By OGTTM’s writer Patrice Aylward
Harold Crawford is one of the first African Americans to work behind the scenes in the wardrobe departments of major Hollywood studios, making him a pioneer in this field. The stars he has worked with include George C. Scott, Cicely Tyson, Richard Widmark, Laurence Fishburne, Jack Klugman, Louis Gossett Jr., Keanu Reeves, Robert Guillaume, Cuba Gooding Jr. and many others. As a costumer, Harold sources, organizes and maintains clothing and costumes, and dresses performers in film, television and theater. It’s a creative and detail-oriented profession well-suited to his imaginative and resourceful mindset.
Q. How did you get started in the field of costuming for film studios?
Harold Crawford:
Initially, my passion was fashion, and I studied at the Fashion Institute of Design and Merchandising. I thought I wanted to be a department store buyer until a young lady I was dating encouraged me to apply at the Paramount Studios wardrobe department. In 1969, I walked through the turnstile at Paramount and was accepted into a program designed to encourage faces of color behind the camera, and that was that.
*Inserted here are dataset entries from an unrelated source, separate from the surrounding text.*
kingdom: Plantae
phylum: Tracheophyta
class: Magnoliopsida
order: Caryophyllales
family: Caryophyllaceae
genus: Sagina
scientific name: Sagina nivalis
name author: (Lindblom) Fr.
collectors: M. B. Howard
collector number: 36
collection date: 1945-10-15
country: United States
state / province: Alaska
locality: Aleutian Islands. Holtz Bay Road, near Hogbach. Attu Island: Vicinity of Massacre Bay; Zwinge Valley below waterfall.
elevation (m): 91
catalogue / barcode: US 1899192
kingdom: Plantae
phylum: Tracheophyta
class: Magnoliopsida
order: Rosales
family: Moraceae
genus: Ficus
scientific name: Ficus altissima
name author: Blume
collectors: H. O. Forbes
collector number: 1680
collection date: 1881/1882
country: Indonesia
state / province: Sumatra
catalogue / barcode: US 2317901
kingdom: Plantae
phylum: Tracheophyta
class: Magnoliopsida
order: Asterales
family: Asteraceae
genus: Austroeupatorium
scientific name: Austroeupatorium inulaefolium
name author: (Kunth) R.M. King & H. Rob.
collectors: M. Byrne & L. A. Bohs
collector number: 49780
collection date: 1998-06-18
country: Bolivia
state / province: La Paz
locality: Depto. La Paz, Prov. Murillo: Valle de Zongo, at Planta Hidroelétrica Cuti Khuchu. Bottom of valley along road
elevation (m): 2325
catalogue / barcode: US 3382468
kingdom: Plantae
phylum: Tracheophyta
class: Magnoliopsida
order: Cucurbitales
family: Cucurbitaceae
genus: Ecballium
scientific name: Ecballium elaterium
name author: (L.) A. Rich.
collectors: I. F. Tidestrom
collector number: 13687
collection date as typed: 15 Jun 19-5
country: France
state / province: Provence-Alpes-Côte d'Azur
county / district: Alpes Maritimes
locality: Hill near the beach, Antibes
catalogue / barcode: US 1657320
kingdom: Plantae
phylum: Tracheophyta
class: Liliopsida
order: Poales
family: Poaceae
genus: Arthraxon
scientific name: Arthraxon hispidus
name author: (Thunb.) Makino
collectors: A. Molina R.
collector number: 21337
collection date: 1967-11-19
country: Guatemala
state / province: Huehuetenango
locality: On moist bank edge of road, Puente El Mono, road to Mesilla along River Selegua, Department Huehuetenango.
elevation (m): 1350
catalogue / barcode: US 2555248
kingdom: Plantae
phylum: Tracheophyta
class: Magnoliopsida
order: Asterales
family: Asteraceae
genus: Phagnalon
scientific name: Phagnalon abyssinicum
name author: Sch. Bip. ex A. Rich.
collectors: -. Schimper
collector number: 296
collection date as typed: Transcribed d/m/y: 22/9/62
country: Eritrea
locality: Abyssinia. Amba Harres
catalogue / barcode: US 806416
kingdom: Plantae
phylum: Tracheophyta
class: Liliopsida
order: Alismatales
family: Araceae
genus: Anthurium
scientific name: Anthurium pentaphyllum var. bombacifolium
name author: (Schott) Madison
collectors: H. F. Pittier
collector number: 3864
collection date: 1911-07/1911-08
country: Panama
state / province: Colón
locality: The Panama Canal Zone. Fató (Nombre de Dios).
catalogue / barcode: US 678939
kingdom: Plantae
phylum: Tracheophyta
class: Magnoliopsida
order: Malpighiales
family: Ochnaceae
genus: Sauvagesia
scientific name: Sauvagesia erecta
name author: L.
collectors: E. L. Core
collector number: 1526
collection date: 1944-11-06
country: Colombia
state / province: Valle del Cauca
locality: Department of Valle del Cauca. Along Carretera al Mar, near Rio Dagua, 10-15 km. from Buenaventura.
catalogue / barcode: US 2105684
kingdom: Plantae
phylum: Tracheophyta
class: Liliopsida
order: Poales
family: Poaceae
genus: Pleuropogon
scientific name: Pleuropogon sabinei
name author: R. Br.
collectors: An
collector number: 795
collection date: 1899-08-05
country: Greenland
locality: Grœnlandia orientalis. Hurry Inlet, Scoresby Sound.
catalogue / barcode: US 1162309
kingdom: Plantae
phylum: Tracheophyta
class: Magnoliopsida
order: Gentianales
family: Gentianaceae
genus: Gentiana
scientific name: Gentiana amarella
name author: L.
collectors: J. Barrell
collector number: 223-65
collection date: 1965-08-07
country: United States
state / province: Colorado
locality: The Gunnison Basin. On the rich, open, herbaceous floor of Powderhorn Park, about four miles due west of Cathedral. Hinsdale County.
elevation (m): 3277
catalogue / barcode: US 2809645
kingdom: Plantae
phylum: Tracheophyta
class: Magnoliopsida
I apprenticed at the four major studios, 20th Century Fox, Universal Studios, Warner Bros. and Paramount, learning something different at each one. When the apprenticeship was complete, I was hired by Universal Studios.
Q. Is there one movie you are most proud of that shows your work?
HC:
All of them because I really enjoy what I do! Each film requires a certain mindset, and I found doing the research, say for a particular time in history, to be fascinating. When I worked on “King” with Cicely Tyson and Paul Winfield, I tried to relive that time period, look at everything Martin Luther King wore and how he wore it. And then pull the costumes to match.

Q. You were born in Palm Springs but moved to Cleveland to be closer to your wife’s family. How did moving to Ohio in 2005 change your career?
HC:
Actors fly in from everywhere in the country, and I thought, why don’t I do that? The move gave me a whole new perspective on my life and my career. It enabled me to reinvent myself. I flew back and forth, continued to work on several movies and in television, spending six months in Los Angeles and six months at home for several years.
I also connected with Karamu Theatre in Cleveland and then-artistic director Terrence Spivey, who invited me to be a costumer at Karamu, discovered me. I did theater in LA including “Phantom of the Opera” with Robert Guillaume in 1990. After moving to Cleveland, I’m now doing theater and film. Costuming is still my passion, watching costumes come to life on screen and now also on stage.
Q. What advice would you give to a young person interested in pursuing a career in costuming?
HC:
I encourage them to explore a school of fashion like Kent State University or a theater program such as Cleveland State University. There are a lot of small production movies being made out here. Work on those as a costumer apprentice. Approach a professional theater such as the Cleveland Play House and ask to work in their wardrobe department. Understand that when studios are on hiatus, so are you. Just know you may go on unemployment between jobs.
If you work at this craft, money will follow. Sometimes it will be a lot of money, sometimes a little money. But keep working the craft because the more you get your work out there, the more you build your resume. Make it your passion; that’s what matters. Without that, you won’t make it. It is a craft and it requires commitment and it isn’t always about the money.
Q. After 55 years as a costume professional, are you still working?
HC:
Yeah, I’m still here. I just finished working on an independent film (“The Last Shop on Walnut”) and I’m working with the Cleveland History Center on their upcoming exhibit, “Hollywood on the Cuyahoga.” It’s an honor and a privilege to be setting costume displays for exciting projects. I consider myself a fortunate man to still be active in this industry.